- _WORK REQUEST_:
What lines of the data hold the string "usually"? Copy them all.

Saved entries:
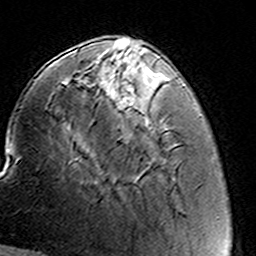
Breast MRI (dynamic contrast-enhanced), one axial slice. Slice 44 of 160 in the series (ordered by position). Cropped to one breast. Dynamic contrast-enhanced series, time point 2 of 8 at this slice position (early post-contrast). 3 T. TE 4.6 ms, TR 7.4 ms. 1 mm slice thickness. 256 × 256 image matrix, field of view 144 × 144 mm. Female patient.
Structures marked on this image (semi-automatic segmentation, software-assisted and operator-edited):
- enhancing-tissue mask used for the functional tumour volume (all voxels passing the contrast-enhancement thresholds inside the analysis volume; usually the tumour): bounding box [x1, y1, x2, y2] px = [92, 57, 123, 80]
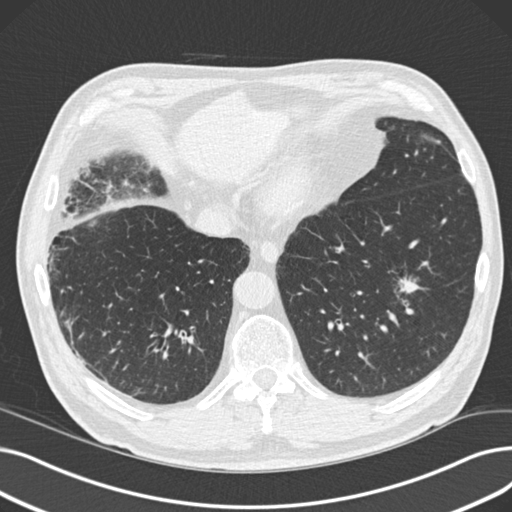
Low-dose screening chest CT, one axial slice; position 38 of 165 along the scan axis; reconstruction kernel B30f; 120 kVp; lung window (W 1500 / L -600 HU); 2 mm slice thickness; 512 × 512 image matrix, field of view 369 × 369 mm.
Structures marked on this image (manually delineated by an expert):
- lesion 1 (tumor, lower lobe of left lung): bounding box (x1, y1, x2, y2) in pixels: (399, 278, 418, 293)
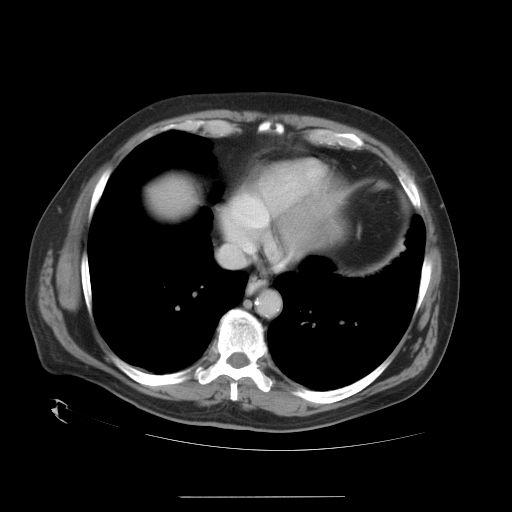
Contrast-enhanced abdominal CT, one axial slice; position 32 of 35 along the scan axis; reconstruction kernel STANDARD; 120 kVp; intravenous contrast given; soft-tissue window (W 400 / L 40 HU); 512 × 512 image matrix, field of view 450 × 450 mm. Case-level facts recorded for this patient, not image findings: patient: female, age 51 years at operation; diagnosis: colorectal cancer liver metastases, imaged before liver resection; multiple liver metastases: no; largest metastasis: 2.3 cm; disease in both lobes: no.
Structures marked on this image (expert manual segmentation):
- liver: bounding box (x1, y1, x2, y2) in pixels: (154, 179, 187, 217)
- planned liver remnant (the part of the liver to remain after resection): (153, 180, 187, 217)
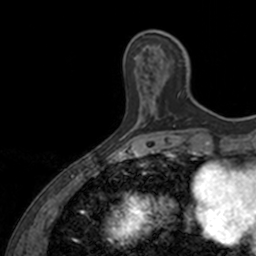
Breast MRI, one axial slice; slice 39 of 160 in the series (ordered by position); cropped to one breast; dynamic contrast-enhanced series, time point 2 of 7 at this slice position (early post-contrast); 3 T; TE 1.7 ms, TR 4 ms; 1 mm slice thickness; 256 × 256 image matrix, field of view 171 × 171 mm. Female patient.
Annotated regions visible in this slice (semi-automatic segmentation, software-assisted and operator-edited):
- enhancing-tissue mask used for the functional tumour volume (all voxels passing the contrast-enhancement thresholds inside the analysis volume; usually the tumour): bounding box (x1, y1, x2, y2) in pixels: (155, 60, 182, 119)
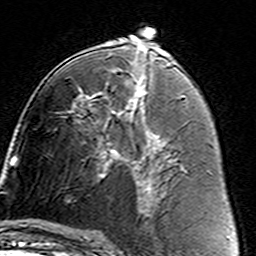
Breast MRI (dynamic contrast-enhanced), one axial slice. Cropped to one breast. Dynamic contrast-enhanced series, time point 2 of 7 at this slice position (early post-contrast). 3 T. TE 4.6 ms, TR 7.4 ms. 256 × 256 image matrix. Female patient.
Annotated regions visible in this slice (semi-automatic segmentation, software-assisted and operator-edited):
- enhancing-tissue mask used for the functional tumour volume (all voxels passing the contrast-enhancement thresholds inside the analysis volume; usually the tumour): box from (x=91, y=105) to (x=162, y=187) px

- _SOLUTION TO THIS EXERCISE_:
- enhancing-tissue mask used for the functional tumour volume (all voxels passing the contrast-enhancement thresholds inside the analysis volume; usually the tumour): bounding box [x1, y1, x2, y2] px = [92, 57, 123, 80]
- enhancing-tissue mask used for the functional tumour volume (all voxels passing the contrast-enhancement thresholds inside the analysis volume; usually the tumour): bounding box (x1, y1, x2, y2) in pixels: (155, 60, 182, 119)
- enhancing-tissue mask used for the functional tumour volume (all voxels passing the contrast-enhancement thresholds inside the analysis volume; usually the tumour): box from (x=91, y=105) to (x=162, y=187) px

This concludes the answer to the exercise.